_What to work on_
Copy out the records in full, word for word, without pictures.

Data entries

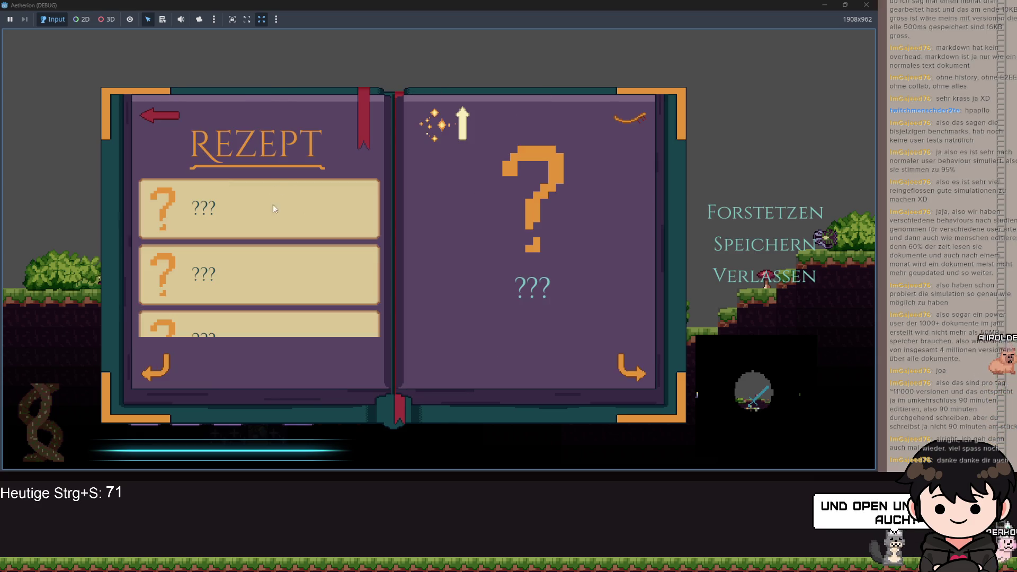
{"action": "left_click", "coordinate": [154, 113]}
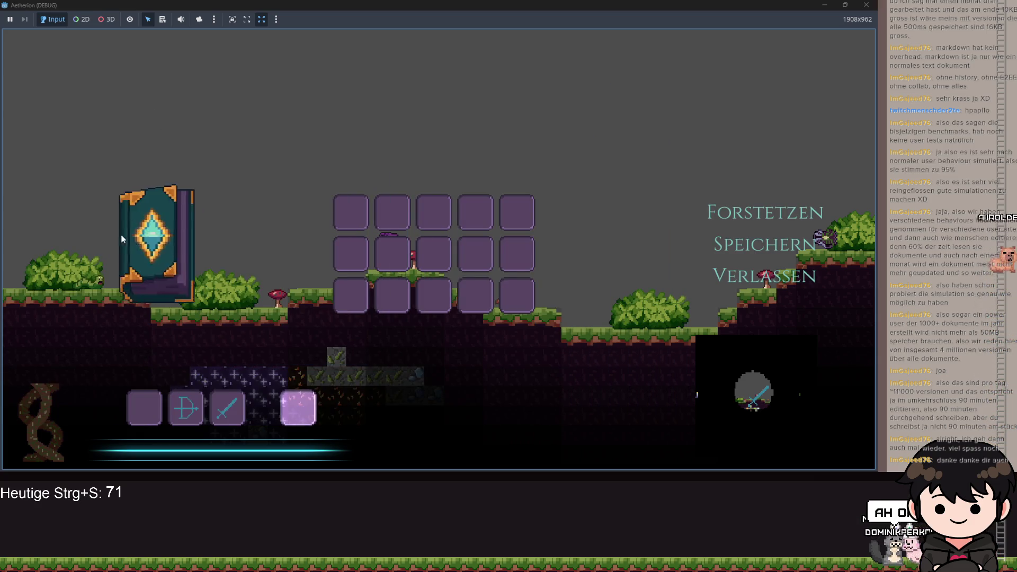
{"action": "left_click", "coordinate": [120, 236]}
{"action": "key", "text": "Escape"}
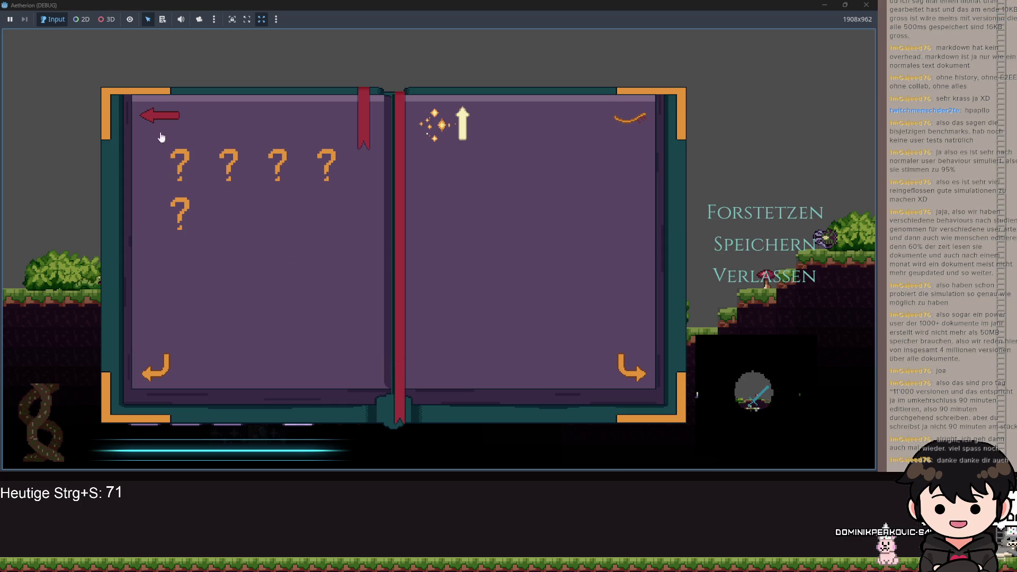
{"action": "key", "text": "Escape"}
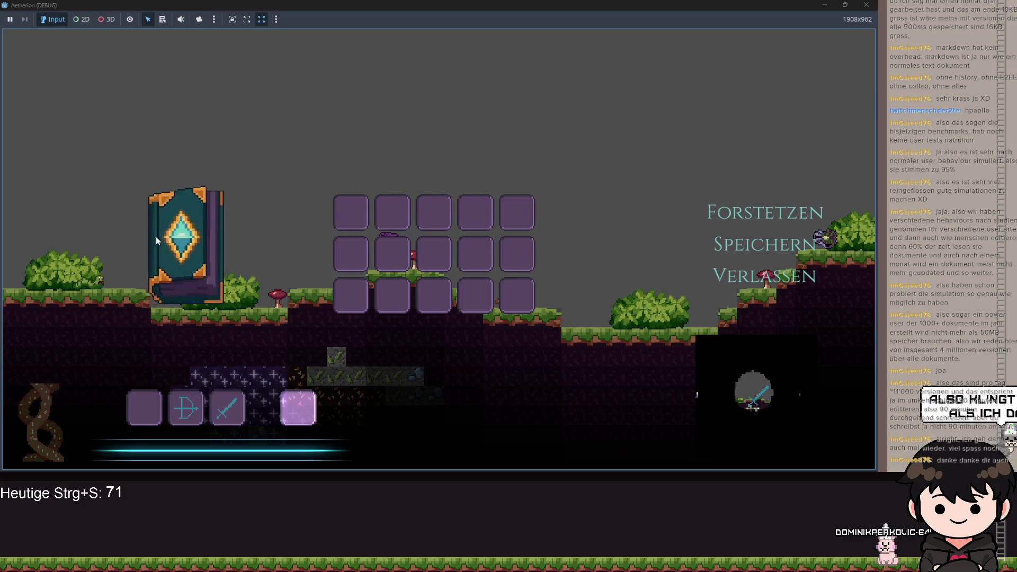
{"action": "left_click", "coordinate": [157, 242]}
{"action": "key", "text": "Escape"}
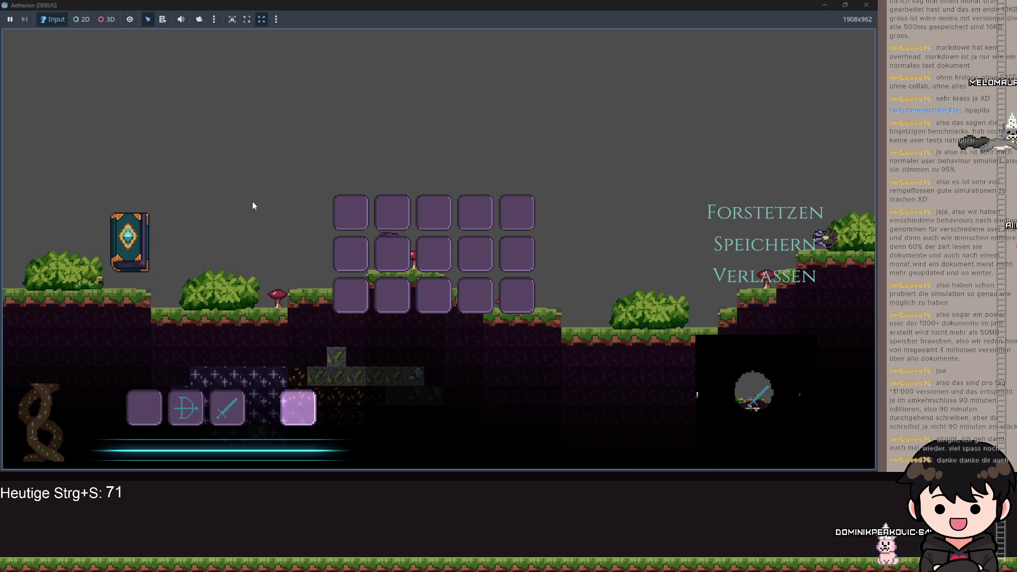
Toggle the numbered hotbar panel via the bookmark ribbon, turn pages, then close the pause menu
{"action": "key", "text": "Tab"}
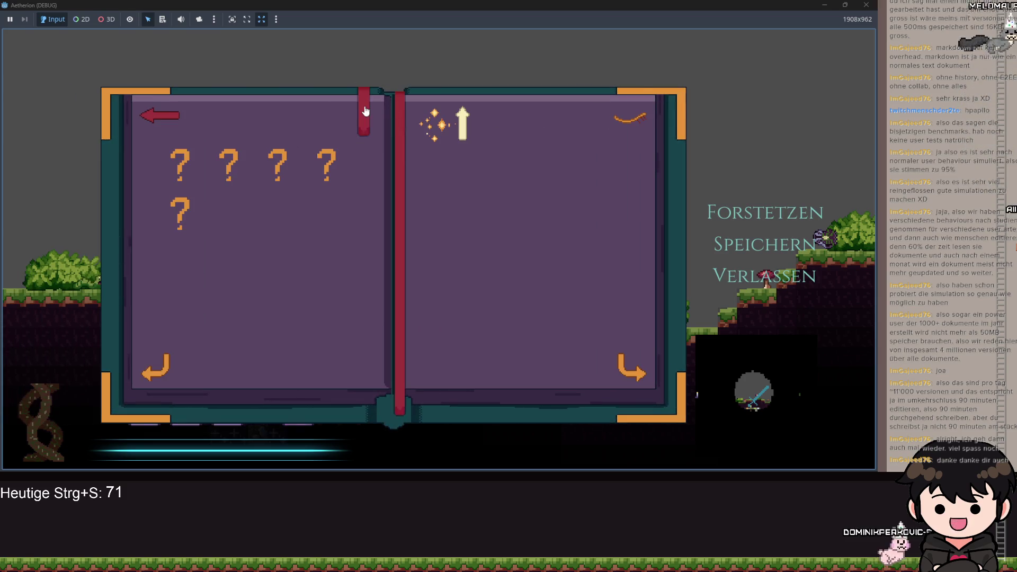
{"action": "left_click", "coordinate": [365, 119]}
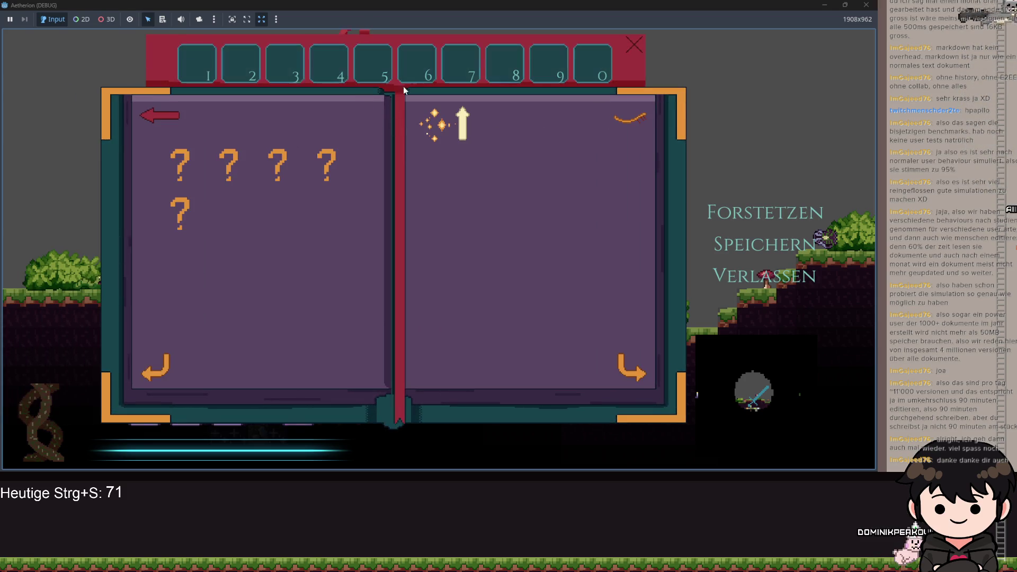
{"action": "left_click", "coordinate": [633, 49]}
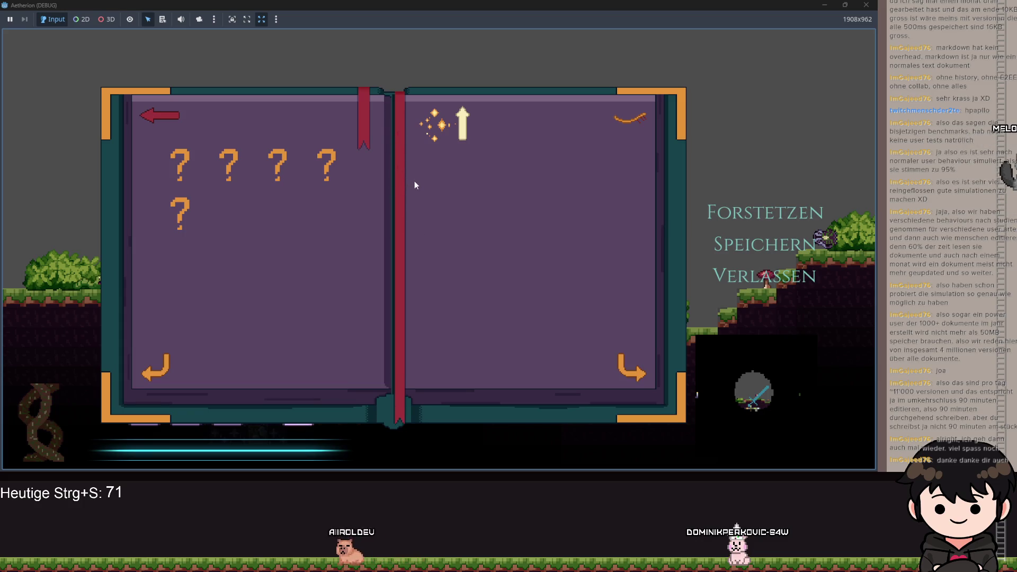
{"action": "key", "text": "Right"}
{"action": "key", "text": "Right"}
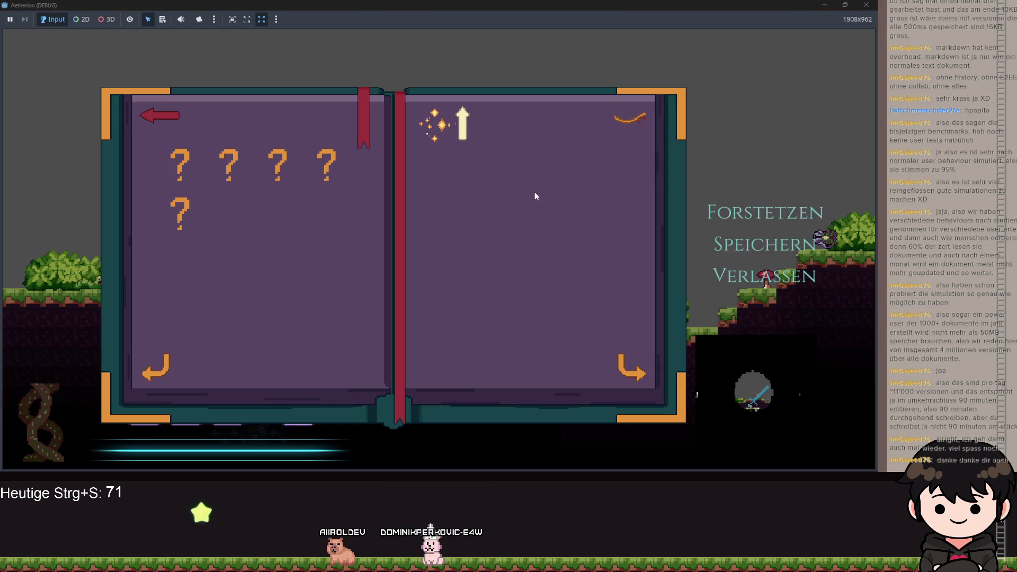
{"action": "left_click", "coordinate": [175, 110]}
{"action": "key", "text": "Escape"}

_Solution to this exercise_
{"action": "left_click", "coordinate": [154, 113]}
{"action": "left_click", "coordinate": [120, 236]}
{"action": "key", "text": "Escape"}
{"action": "key", "text": "Escape"}
{"action": "left_click", "coordinate": [157, 242]}
{"action": "key", "text": "Escape"}
Toggle the numbered hotbar panel via the bookmark ribbon, turn pages, then close the pause menu
{"action": "key", "text": "Tab"}
{"action": "left_click", "coordinate": [365, 119]}
{"action": "left_click", "coordinate": [633, 49]}
{"action": "key", "text": "Right"}
{"action": "key", "text": "Right"}
{"action": "left_click", "coordinate": [175, 110]}
{"action": "key", "text": "Escape"}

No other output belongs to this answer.